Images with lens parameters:

BEGIN

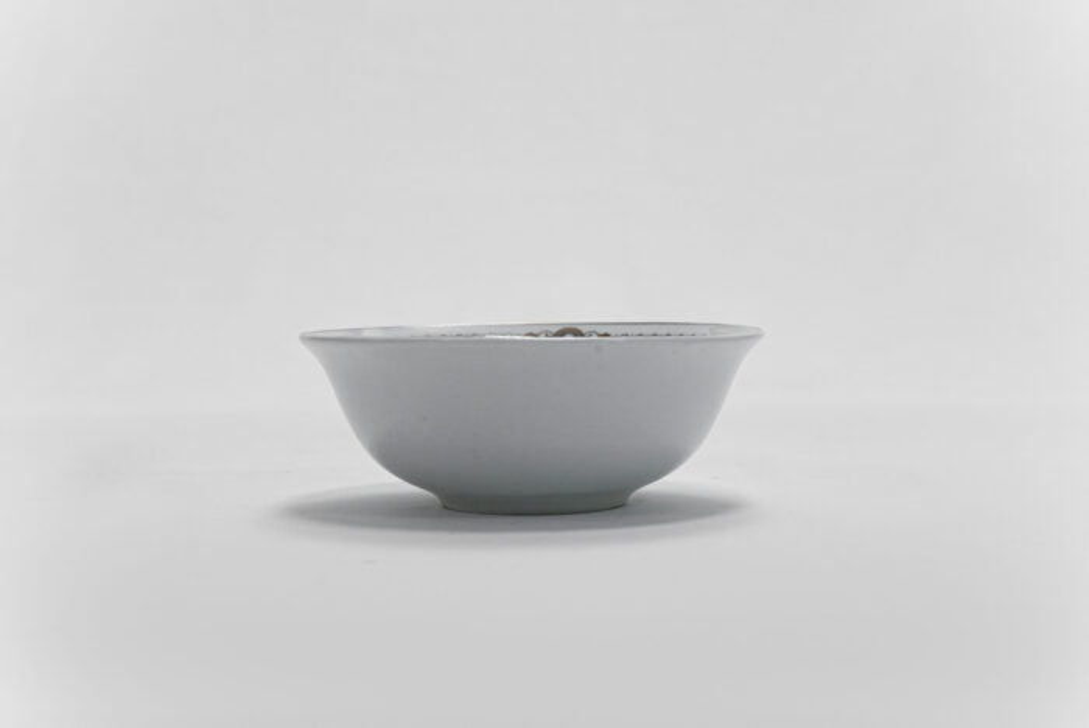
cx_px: 544
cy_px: 364
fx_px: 2119
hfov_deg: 28.8
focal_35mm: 70
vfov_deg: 19.5
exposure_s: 1/100
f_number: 13
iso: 3200
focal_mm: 70
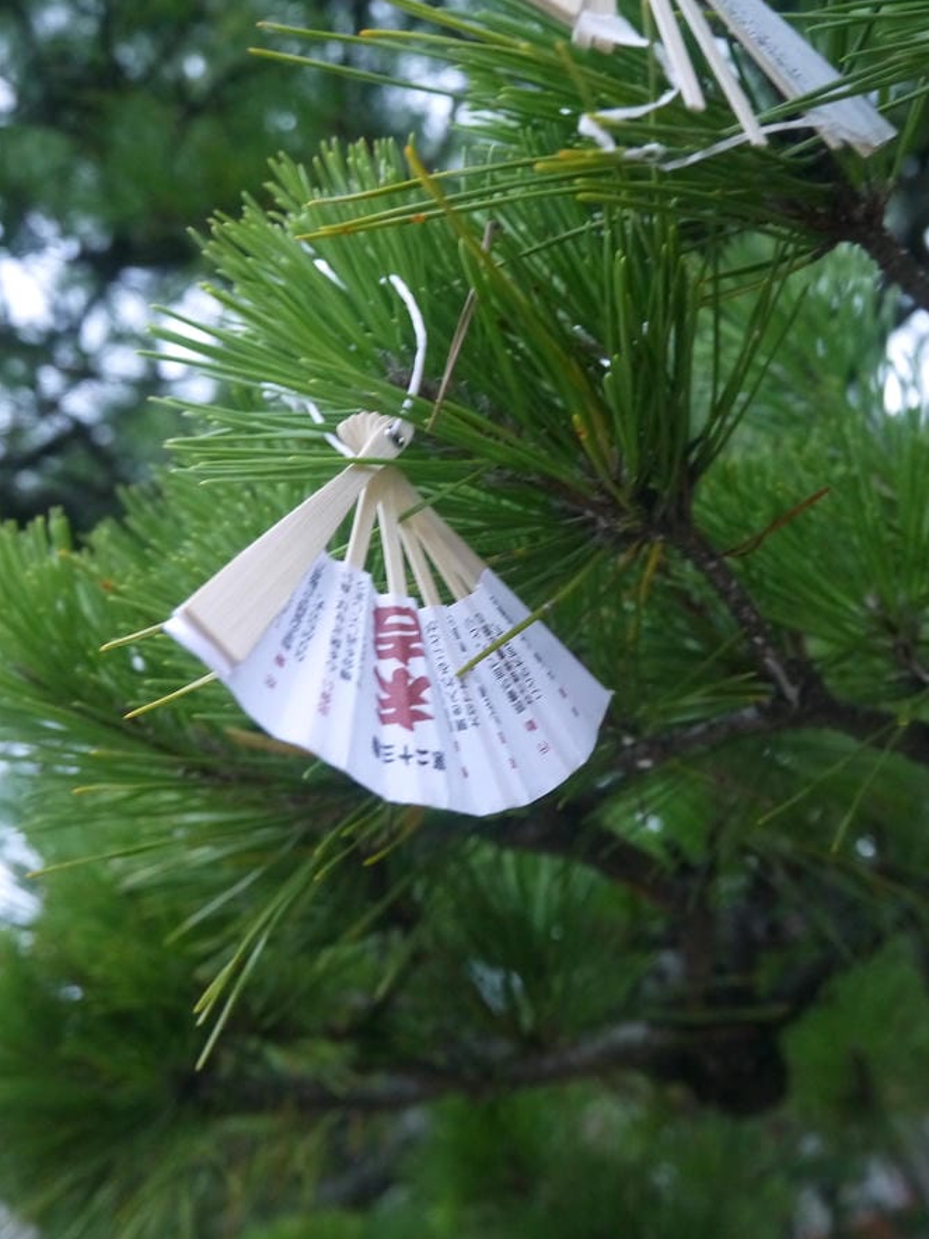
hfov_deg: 37.6
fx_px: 1360
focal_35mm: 38
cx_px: 548
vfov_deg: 49.0
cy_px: 620
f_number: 3.5
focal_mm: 14
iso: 1250
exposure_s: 1/60
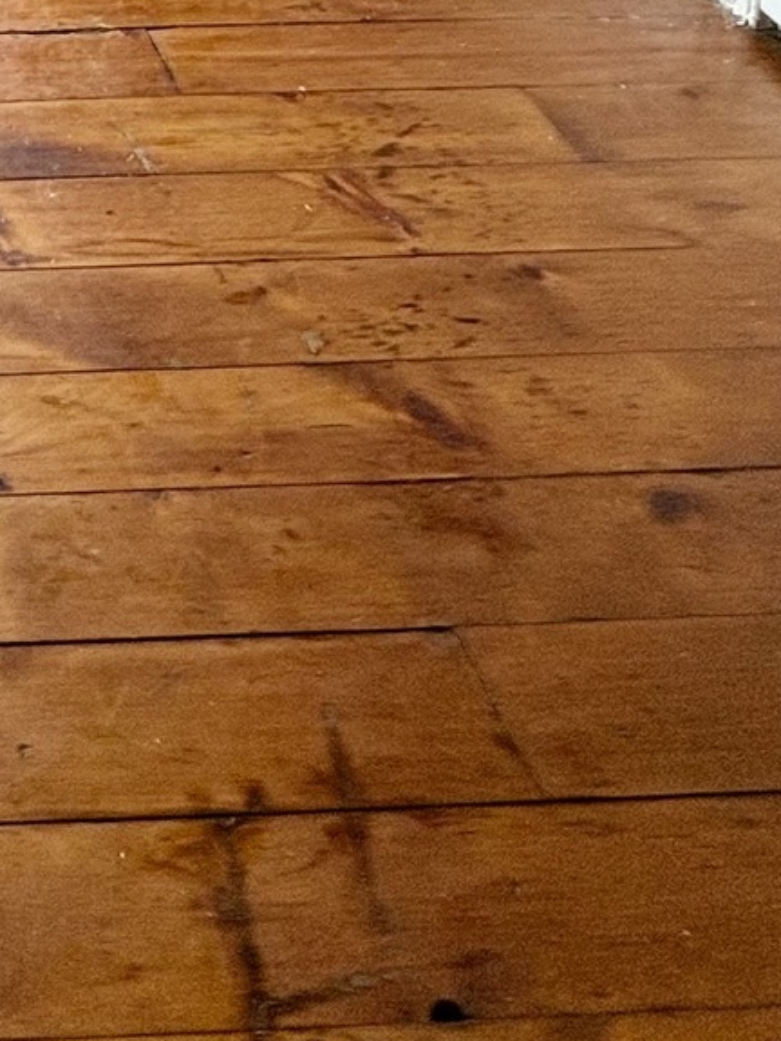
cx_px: -376
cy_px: -602
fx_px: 1685
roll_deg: -0.3
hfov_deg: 21.9
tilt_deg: -12.7
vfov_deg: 24.6
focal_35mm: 56
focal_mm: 2.22
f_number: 2.2
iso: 125
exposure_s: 1/99
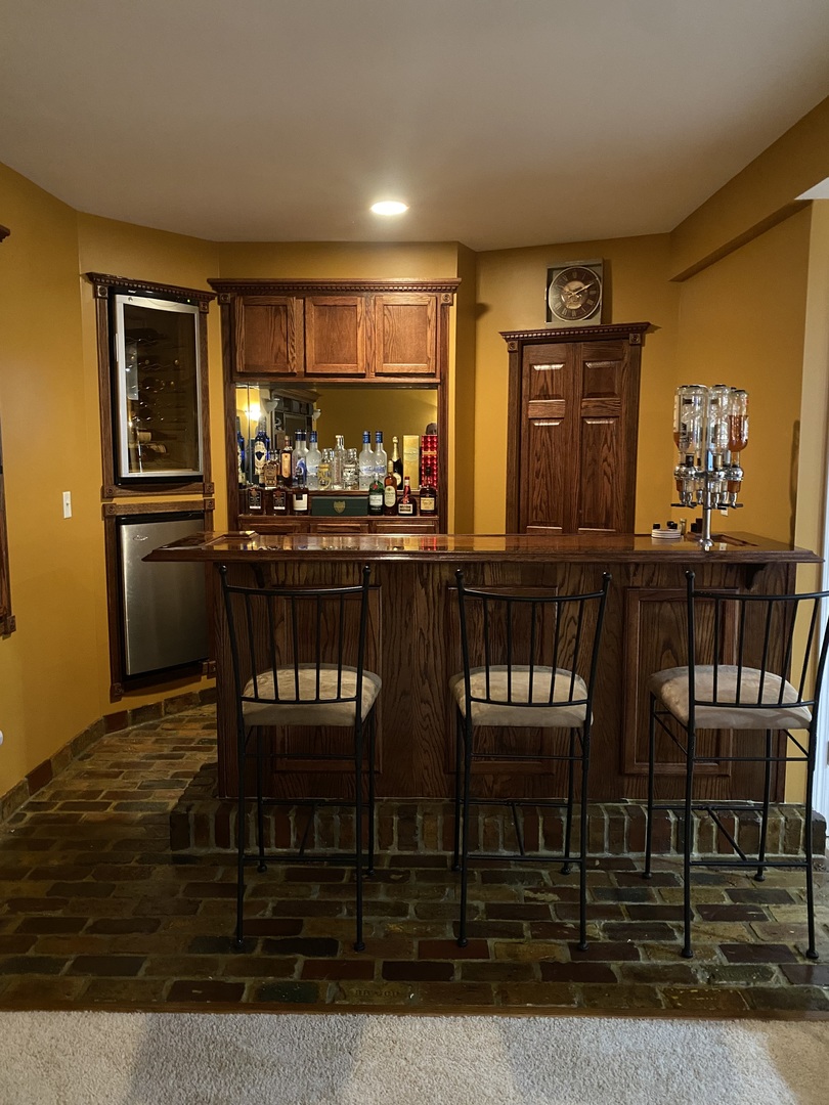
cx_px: 414
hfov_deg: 53.1
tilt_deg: -5.8
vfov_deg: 67.3
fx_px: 830
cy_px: 552
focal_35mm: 26
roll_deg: -0.1
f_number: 1.8
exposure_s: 1/30
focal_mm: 4.25
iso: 1000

END

Work item: The answer is the full set of records printed exactly, less the pictures.

Result of the task:
cx_px: 544
cy_px: 364
fx_px: 2119
hfov_deg: 28.8
focal_35mm: 70
vfov_deg: 19.5
exposure_s: 1/100
f_number: 13
iso: 3200
focal_mm: 70
hfov_deg: 37.6
fx_px: 1360
focal_35mm: 38
cx_px: 548
vfov_deg: 49.0
cy_px: 620
f_number: 3.5
focal_mm: 14
iso: 1250
exposure_s: 1/60
cx_px: -376
cy_px: -602
fx_px: 1685
roll_deg: -0.3
hfov_deg: 21.9
tilt_deg: -12.7
vfov_deg: 24.6
focal_35mm: 56
focal_mm: 2.22
f_number: 2.2
iso: 125
exposure_s: 1/99
cx_px: 414
hfov_deg: 53.1
tilt_deg: -5.8
vfov_deg: 67.3
fx_px: 830
cy_px: 552
focal_35mm: 26
roll_deg: -0.1
f_number: 1.8
exposure_s: 1/30
focal_mm: 4.25
iso: 1000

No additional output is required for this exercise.